DESIGN – MEANING AND METHOD
The computer and textile weaving share structural approaches to design and offer metaphorical parallels through which to explore the relationship between familiar objects and a sense of belonging. Just as the nomadic weavers of Central and Western Asia used textiles to make their home wherever they went (Hull and Luczyc-Wyhowska, 1993), the author wanted to create her own sense of place using digital media reflective of the age in which she lives.This project aims to provide a site for current craft discourse through the interpretation of an ancient tradition – textile weaving – in a medium that is part of almost every facet of contemporary Western culture – computer technology.

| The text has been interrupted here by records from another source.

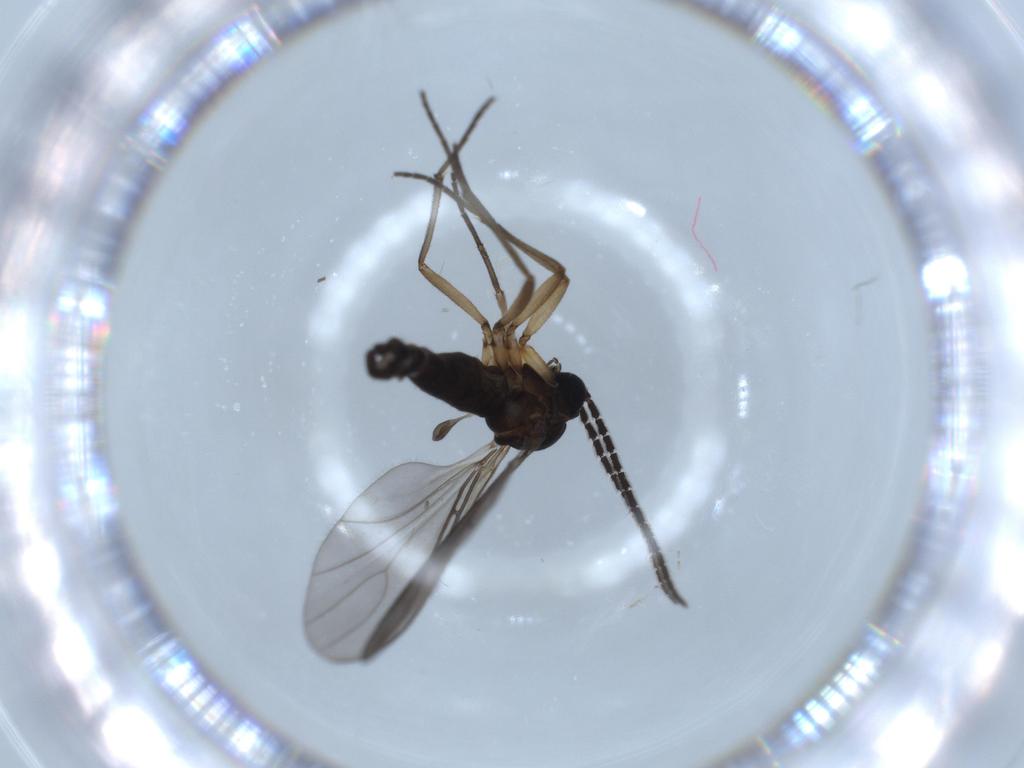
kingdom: Animalia
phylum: Arthropoda
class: Insecta
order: Diptera
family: Sciaridae
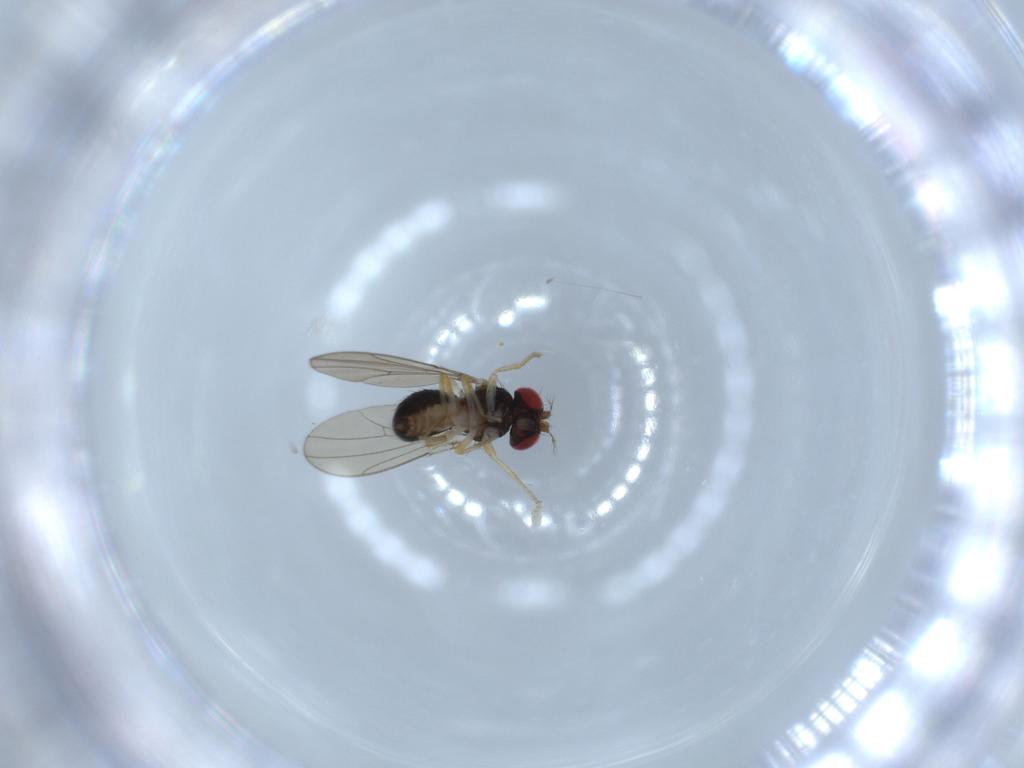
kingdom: Animalia
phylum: Arthropoda
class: Insecta
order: Diptera
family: Drosophilidae
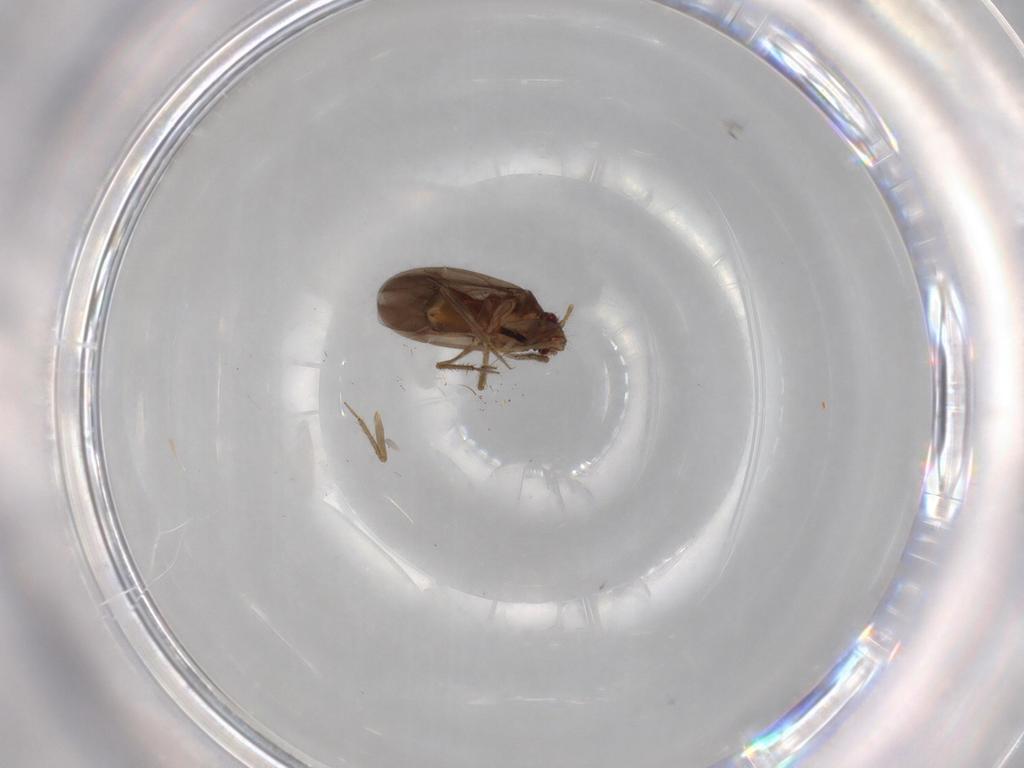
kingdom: Animalia
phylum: Arthropoda
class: Insecta
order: Hemiptera
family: Ceratocombidae
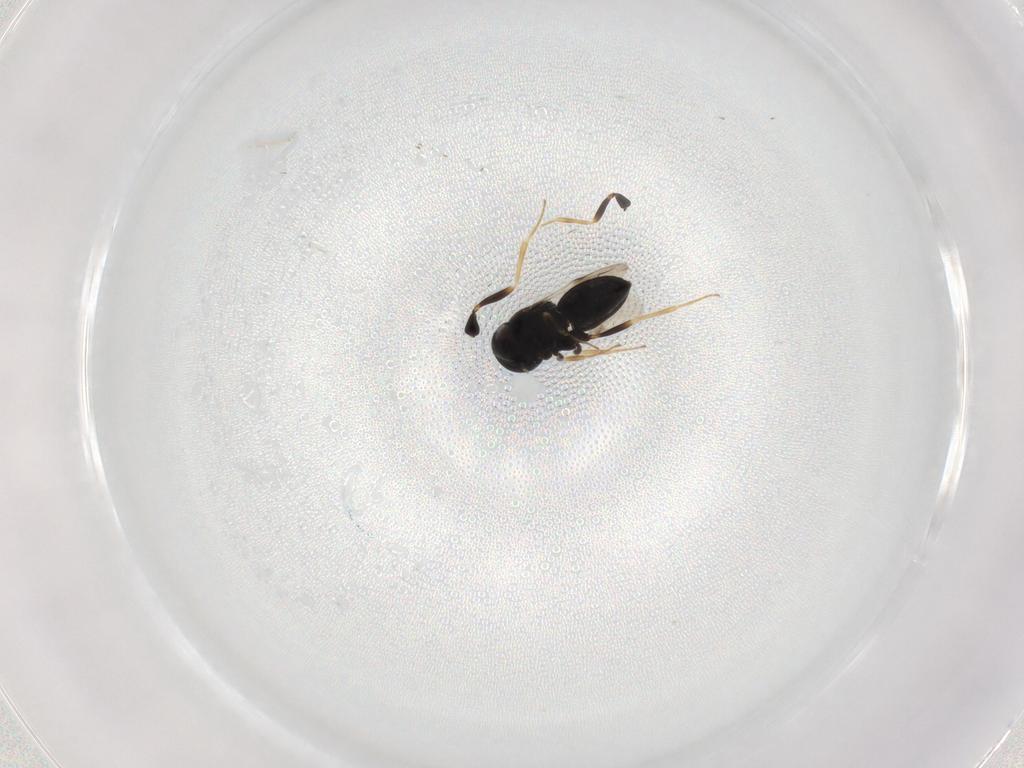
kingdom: Animalia
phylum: Arthropoda
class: Insecta
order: Hymenoptera
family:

The first works in the Digital Rug series, Digital Rug 1 and Digital Rug 2, draw more obvious influence from the kilims of ancient nomadic weavers. For example, in Digital Rug 1, parts of several traditional motifs from these kilims are appropriated into a new context, with the intention of offering new possibilities in design and the interpretation of meaning. Taken from their original context, these motifs cannot hold onto their old symbology.
After considerable visual research, a number of motifs from traditional kilims were found to be compositionally appropriate for containment and manipulation in the Digital Rug designs. Certain motifs were scanned and colour re-worked in Adobe® Photoshop®, and imported into Adobe® Illustrator® to be contained within a pre-created bead template. Exact placement of the motifs was defined, building an asymmetrical repeat pattern. In order to connect the repeated motifs, every bead was individually coloured within the range of the colour palette chosen for each work. Some beads were relocated within this template or removed from it in order to create a work that was individual, implying the originality of the hand-made.
The resulting new works became an exploration into the power of symbols as carriers of meaning and how original meaning may be subverted in a new context. At the very least, on a purely visual level, the graphic quality of the motifs and their placement within the design combine elements of the past and present to create a unique visual language exploring the author’s understanding of journey and place-making as an intersection of horizontal and vertical journeys defining a sense of home-place.
WORKS BY CONTEMPORARIES
In 2000, writer and curator, Kevin Murray curated the exhibition Loom at Craft South in Adelaide, Australia. The exhibition was an investigation into current relationships between technology and textile art, including works by Jennifer Robertson, Paul Brown, David Sag and Gwendolyn Zierdt. More specifically, the curatorial premise focused on whether technological advances can be assimilated into the story of weaving. (Murray, 2000)
In the early nineteenth century, Joseph-Marie Jacquard developed a series of punched cards to automate the weaving process, creating the ‘Jacquard’ loom. Some thirty years later, Charles Babbage, an inventor, used this idea to design the Analytical Engine, a device with components conceptually similar to modern computers. Murray (2000) wrote in the catalogue essay for Loom: “His muse, Ada Lovelace, wrote that Babbage’s machine ‘weaves algebraic patterns just as the Jacquard loom weaves flowers and leaves.’ Computers and looms have evolved alongside each other” (p.1).
For the purpose of this paper, the author has chosen to focus on this exhibition as an example of work by her contemporaries given the relevance to her rationale and working methodology.